Three weeks ago I reported on Apple having appealed to the Court of Appeals for the Federal Circuit (CAFC) the early December denial of a US-wide preliminary injunction against four Samsung Android products. Here's the header of a related court order (click to enlarge or click here to view the actual document):
It's far more difficult to obtain documents related to Federal Circuit cases than to research litigation in the district courts, but at least I have an update on the procedural status.
On December 13, 2011, Apple brought a motion to expedite the appeals process. Two more briefings (probably a reply by Samsung and another by Apple) and three days later, the CAFC granted Apple's motion. Accordingly, Apple had to file its opening brief on or before December 22, 2011; Samsung had until January 9, 2012 to file its opposition brief; and Apple had until January 16, 2012 for its reply brief and appendix. In that same order, the court noted that this case would be "scheduled on the March oral argument calendar if practicable".
Apple filed an opening brief on December 22, but six days later it filed a notice of correction.
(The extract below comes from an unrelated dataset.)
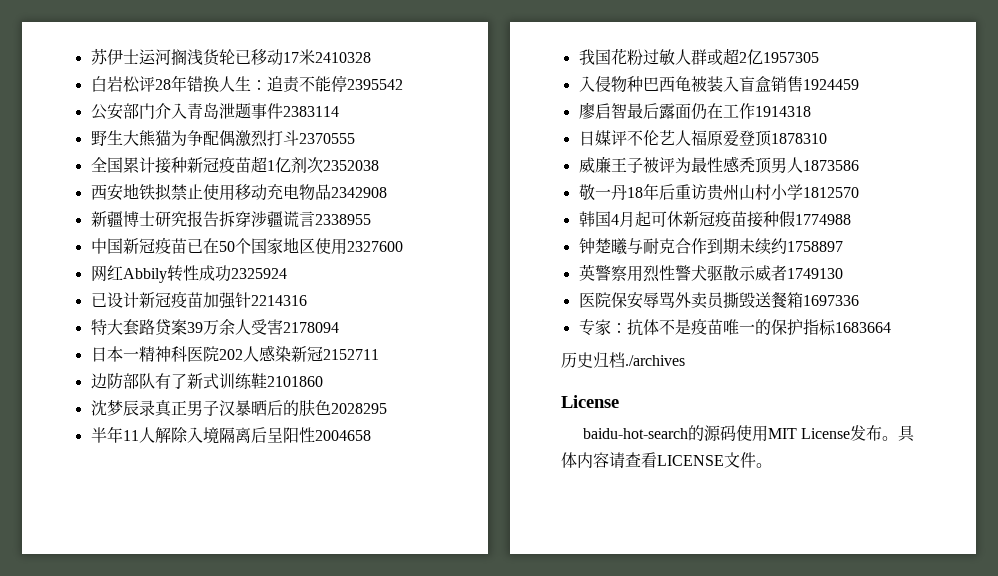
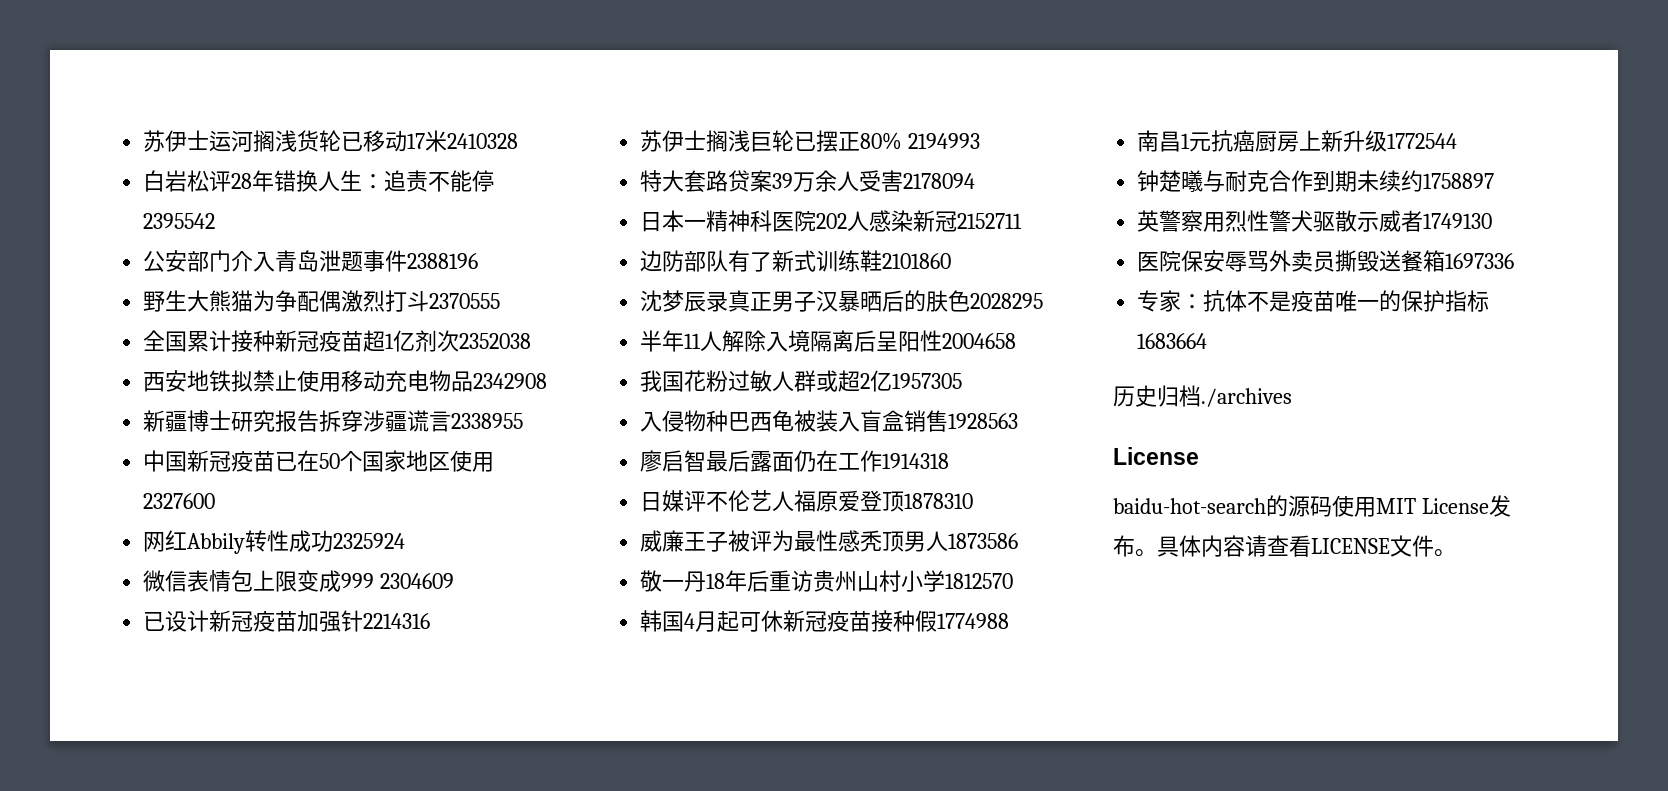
[282,106,339,117] 2383114 -> [407,253,479,269] 2388196
(287, 273) none -> [143,570,455,592] // 微信表情包上限变成999 2304609
(307, 300) none -> [640,130,981,152] // 苏伊士搁浅巨轮已摆正80% 2194993
[802,79,859,90] 1924459 -> [948,413,1019,429] 1928563
(851, 219) none -> [1137,130,1458,152] // 南昌1元抗癌厨房上新升级1772544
But the court formally rejected both the original brief and the corrected brief yesterday (December 29) and set a new January 12, 2012 deadline for Apple's (second) corrected brief.
I haven't seen a new scheduling order, but since the new deadline for Apple's opening brief is three days after the original deadline for Samsung's response to that one, there must be a delay of (presumably) two or three weeks.
It's totally unclear why the CAFC ordered this do-over. I can just see that those filings occurred, and I can see headlines and sometimes summaries. But none of the publicly available information indicates what was wrong with Apple's first corrected brief. I'm sure the court instructed Apple, so the second corrected brief should be fine, in all likelihood.
In principle, CAFC proceedings are public. For example, Apple filed both a confidential and a redacted non-confidential version of its brief with the court (which just doesn't share it with the public for the time being). In recent months I was quite lucky that different sources (sometimes anonymous ones and sometimes known ones that I protect) provided me with court orders and filings, some of which were good for Apple and some of which were not. I'm always grateful for any such information and encourage those directly or indirectly involved with this CAFC process (or with the CAFC process concerning the Lindholm email, a key piece of evidence in Oracle v. Google) to support my research by sharing relevant, non-confidential (but hard-to-obtain) documents with me.
My opinion on Apple's CAFC appeal is the one I outlined in a previous post. In my view, Judge Lucy Koh of the United States District Court for the Northern District of California did a great job narrowing the scope of protection of Apple's design patents. It appears that the German courts are now also starting to think along those lines. At the same time, I was not at all impressed with Judge Koh's analysis of the harm the parties would suffer from an injunction or continued infringement. I think it's likely that the CAFC will overrule some of her related reasoning because it would set the bar for injunctive relief in this kind of industry far too high, almost impossibly high. Her analysis of the equitable factors also showed a lack of understanding of the relevant markets and their dynamics.
This CAFC process could have major impact not only on Apple v. Samsung but on the industry at large. I'll keep following it to the extent that I have access to information.